Instructions:
**a)** Translate the sentence "All 3 interfaces are bridged." from the pfsense forum post into Spanish.
**b)** Extend the pfsense forum post by a few sentences, picking up right after its last line.

Text provided:
----------------
Bridged pfsense stop to pass traffic

slagr

Hi all,

We have 2 pfsense (2.0-R, 2.0.1), installed on 2 Dell PowerEdge 860 with 3 NICs - 2 of them are Broadcom integrated (5721J) identified as :
Broadcom NetXtreme Gigabit Ethernet Controller, ASIC rev. 0x004101,
and one is Intel, identified as :
Intel(R) PRO/1000 Network Connection 7.2.3

All 3 interfaces are bridged. Both setup were inherited, so I cannot change much here now.
5721 chip looks to be included into broadcom freebsd driver.

Once in a while, pfsense stops all traffic for no any reasons logged.
I've read http://doc.pfsense.org/index.php/Tuning_and_Troubleshooting_Network_Cards, and have into my loder.conf.local added :
kern.ipc.nmbclusters="262144"
hw.bce.tso_enable=0
hw.pci.enable_msix=0

But that haven't helped much.
----------------
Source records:
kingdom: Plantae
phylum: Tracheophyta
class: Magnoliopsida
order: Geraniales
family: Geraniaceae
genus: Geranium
----------------
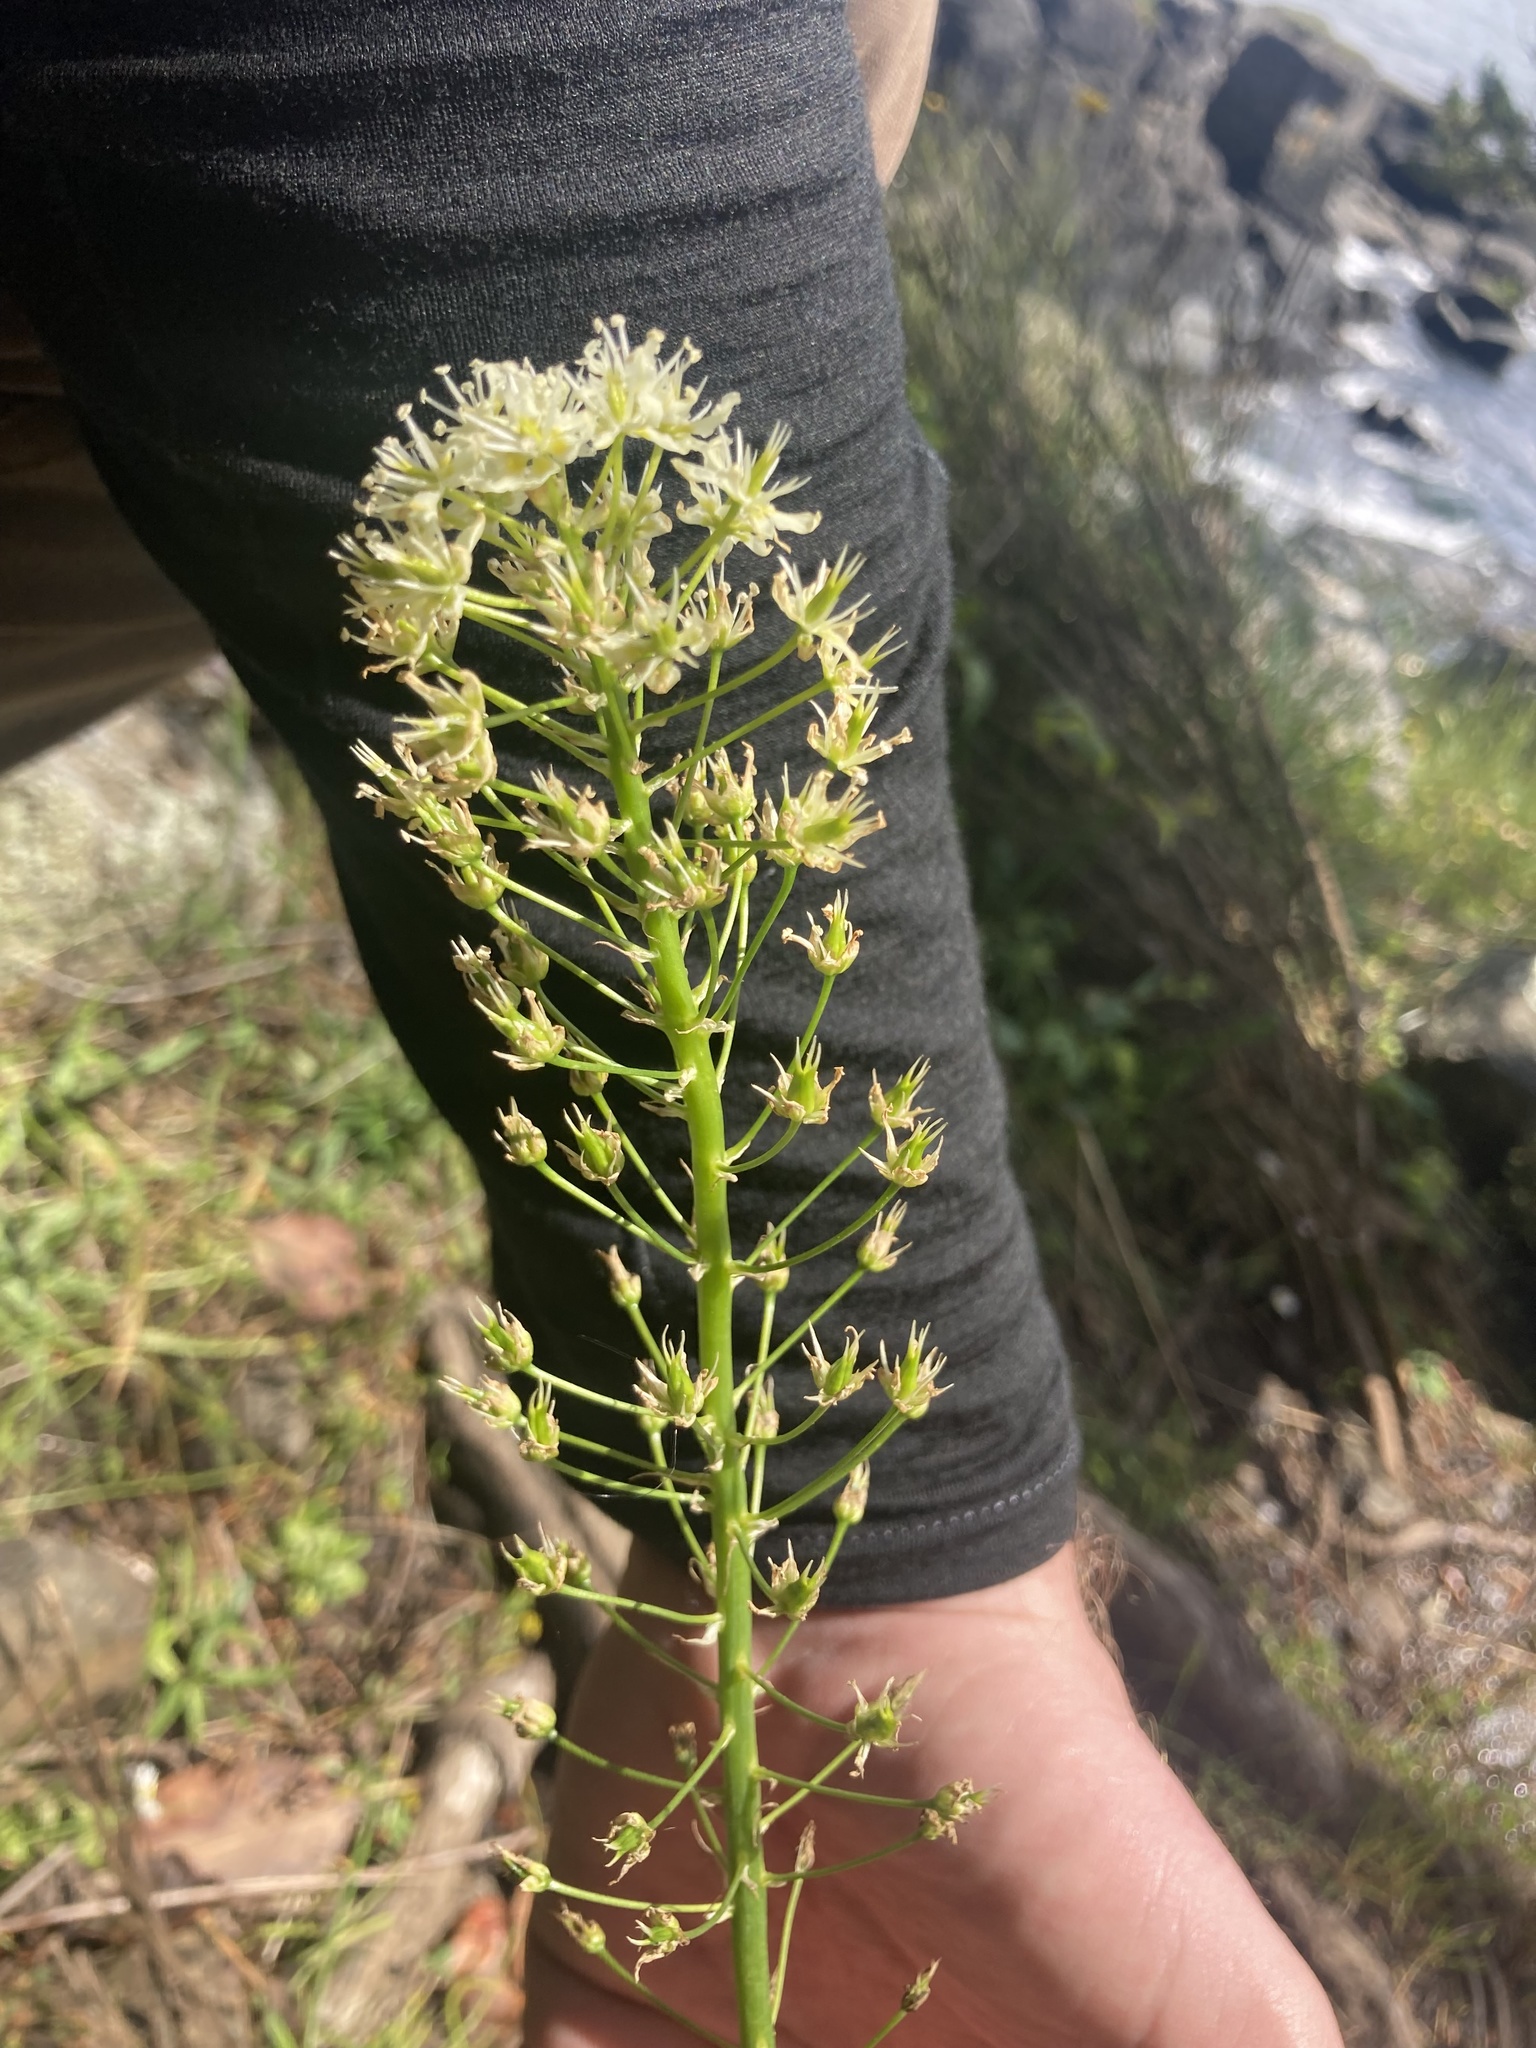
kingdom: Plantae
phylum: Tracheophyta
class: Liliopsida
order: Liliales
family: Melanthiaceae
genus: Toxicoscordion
----------------
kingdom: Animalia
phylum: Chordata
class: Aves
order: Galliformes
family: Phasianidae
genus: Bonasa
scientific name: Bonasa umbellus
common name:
----------------
Answers per task:
**a)** Las 3 interfaces están puenteadas.

**b)**
mbuf seems to be ok for me:
2110/3140/5250 mbufs in use (current/cache/total)
2078/1968/4046/262144 mbuf clusters in use (current/cache/total/max)

and cannot see failures via vmstat -z.

All we can do, is to switch traffic to second instance and reboot the dead server.
I suspect the bridge to have problems, because I can ssh via pfsync (intel) interface.

I have 2 questions here:
What else can I troubleshoot, and is there any possibility to restart pfsense network manually (supposed from a script) ?
Any help greatly appreciated.
Thanks.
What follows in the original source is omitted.